Mi abuela fue a la universidad a los 54 años. Hizo amigos y disfrutó tanto del estudio como de la amistad que compartía con sus compañeros casi adolescentes. Hasta hoy procura mantenerse actualizada y conserva un espíritu juguetón que hace que su compañía sea un placer (nunca olvidaré que por años guardaba una libretita donde apuntaba los chistes que le causaban gracia).
Yo misma tengo unos amigos cuyas edades van de los veintimuchos a los cincuenta y tantos. Una mancha que no hemos compartido ni el colegio ni la ropa ni la música de moda. Comenzamos como un grupo de estudios y luego de un tiempo de dedicarnos a analizar y disfrutar la lectura, descubrimos que nos encantaba también conversar, el vino, cenar, el buen humor y la simpática compañía más allá de aquellos textos. La diferencia de edades resultó deliciosa. La marca generacional de cada uno nos acerca y nos enriquece.
¿Qué significa la edad? Podríamos suponer que los menores se divierten de una manera y los mayores de otra, y sin embargo, nosotros la pasamos muy bien siempre. Un día reparamos en esta diferencia y uno de ellos concluyó: “Es que somos los sin edad”.
¿Para qué importa tener tantos o cuántos años? Al parecer la evolución de nuestras vidas estaría marcada por determinadas etapas que en teoría naturalmente se cumplen con el paso del tiempo en este orden: terminar el colegio, estudiar en la universidad, comenzar a trabajar, de ser posible hacer un posgrado, casarse, tener hijos, comprar una casa, ir con los chicos al club o a la playa y verlos crecer mientras disfrutamos la vida y planeamos una feliz jubilación.

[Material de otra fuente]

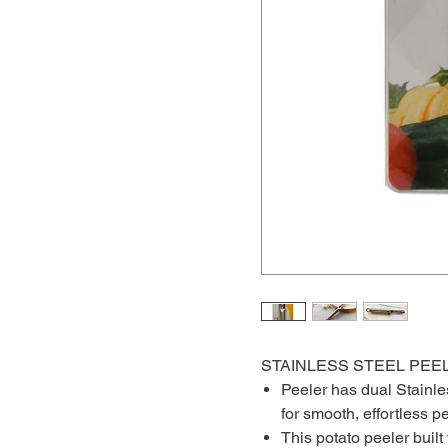
STAINLESS STEEL
Peeler has dual Stainle
for smooth, effortless p
This potato peeler buil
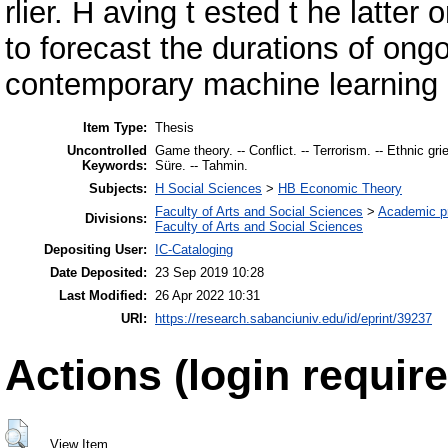
rlier. H aving t ested t he latter
to forecast the durations of ong
contemporary machine learning 
Item Type:
Thesis
Uncontrolled
Game theory. -- Conflict. -- Terrorism. -- Ethnic grie
Keywords:
Süre. -- Tahmin.
Subjects:
H Social Sciences
>
HB Economic Theory
Faculty of Arts and Social Sciences
>
Academic p
Divisions:
Faculty of Arts and Social Sciences
Depositing User:
IC-Cataloging
Date Deposited:
23 Sep 2019 10:28
Last Modified:
26 Apr 2022 10:31
URI:
https://research.sabanciuniv.edu/id/eprint/39237
Actions (login require
View Item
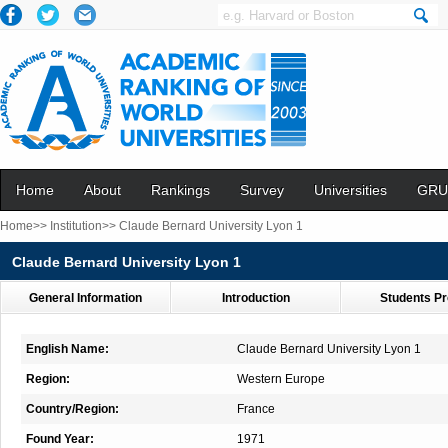
Home
About
Rankings
Survey
Universities
GRU
Home>>
Institution>>
Claude Bernard University Lyon 1
Claude Bernard University Lyon 1
General Information
Introduction
Students Pr
English Name:
Claude Bernard University Lyon 1
Region:
Western Europe
Country/Region:
France
Found Year:
1971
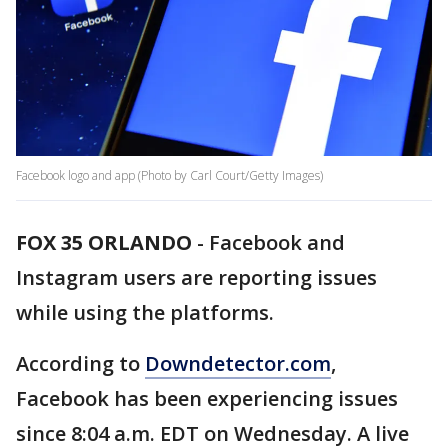
Facebook logo and app (Photo by Carl Court/Getty Images)
FOX 35 ORLANDO
-
Facebook and
Instagram users are reporting issues
while using the platforms.
According to
Downdetector.com
,
Facebook has been experiencing issues
since 8:04 a.m. EDT on Wednesday. A live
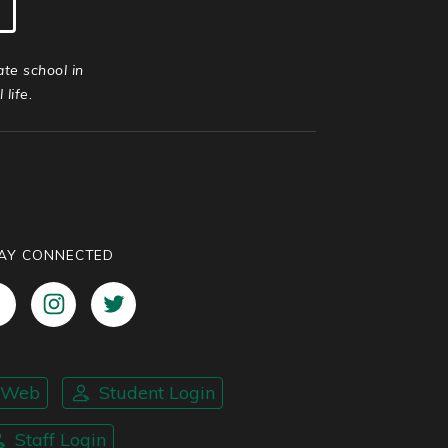
ate school in
life.
AY CONNECTED
nWeb
Student Login
Staff Login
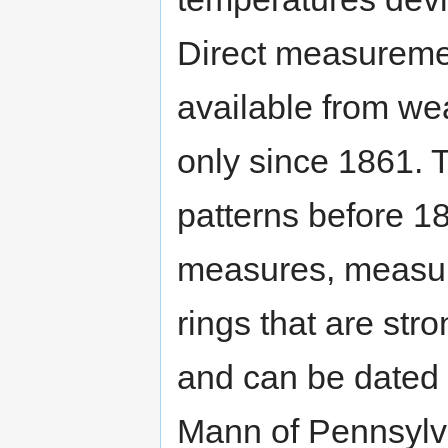
Direct measureme
available from we
only since 1861. 
patterns before 1
measures, measur
rings that are str
and can be dated 
Mann of Pennsylva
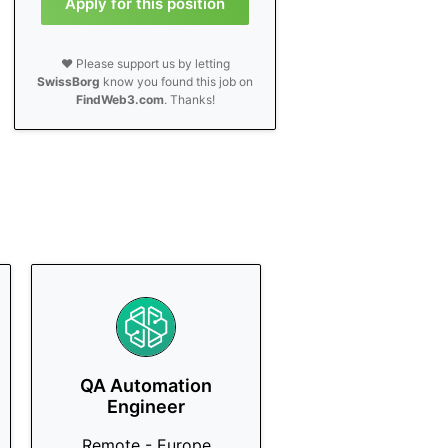
Apply for this position
❤️ Please support us by letting
SwissBorg
know you found this job on
FindWeb3.com
. Thanks!
QA Automation
Engineer
Remote - Europe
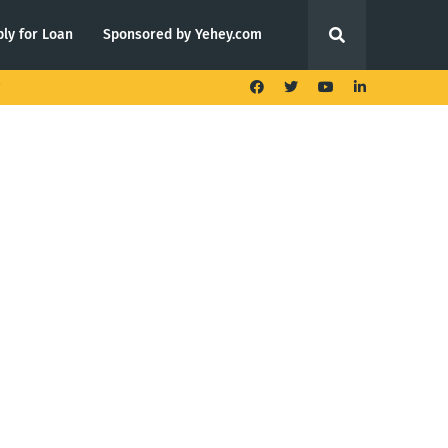
ly for Loan
Sponsored by Yehey.com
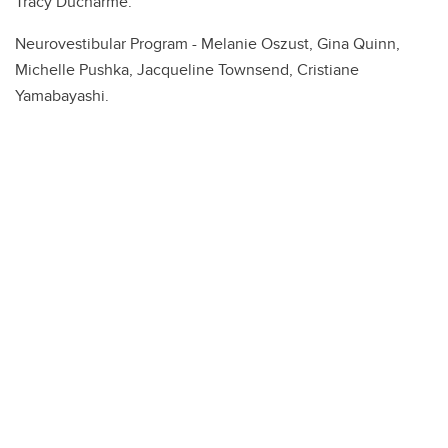
Tracy Ducharme.
Neurovestibular Program - Melanie Oszust, Gina Quinn,
Michelle Pushka, Jacqueline Townsend, Cristiane
Yamabayashi.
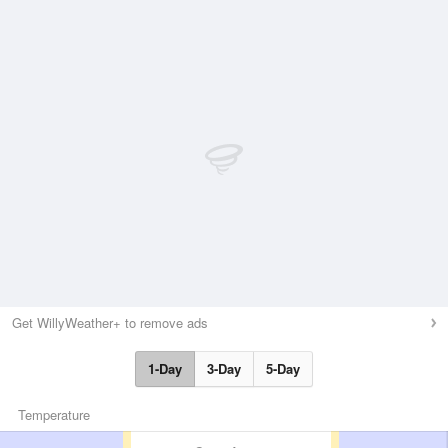
Get WillyWeather+ to remove ads
1-Day
3-Day
5-Day
Temperature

Pero ¿es siempre así? ¿Ha sido así la vida de la mayoría de quienes leen esto ahora?
Miro a mi alrededor y veo historias distintas: parejas que hasta hoy no tienen hijos. Amigos que viajan y exploran el mundo y aún no compraron una casa porque ni siquiera se instalaron en una ciudad fija. Amigas que tuvieron hijos mientras estudiaban sus carreras. Chicos que tuvieron hijos, luego estudiaron y luego se casaron. Personas divorciadas empezando su vida independiente. Solitarios de toda la vida. Cada uno sorteando obstáculos en el camino, adaptándose a los cambios y dándole forma a sus vidas a medida que sus deseos y las oportunidades han ido confluyendo. Es decir, sin seguir ningún formato preestablecido.
Lo que me conecta con mis amigos es la mente abierta, los pocos prejuicios, el mucho respeto, la libertad y las ganas de estar juntos. Cada uno tiene su momento de ser escuchado y el protagonismo es democrático. Acá a todos nos interesa lo que le ocurre a los demás. Desde las vacaciones divertidas de unos, las aventuras filosóficas de otros, las exploraciones en las artes, los avatares del destino y la salud, los amores y desamores, la soledad y las canas, hasta los temas de crianza de papás primerizos, todo lo acogemos. Y la chispa no es patrimonio exclusivo de los jóvenes, y la profundidad no solo la traen los mayores. Pero el buen humor y la mirada honesta eso sí lo traemos todos.
Había oído que la juventud es una actitud, y no un número. Lo entendí mejor cuando los conocí a ellos, los ‘sin edad’. Me ha hecho bien esta amistad que atraviesa las fronteras generacionales: amplía mi mundo y me hace sentir que juntos celebramos la vida.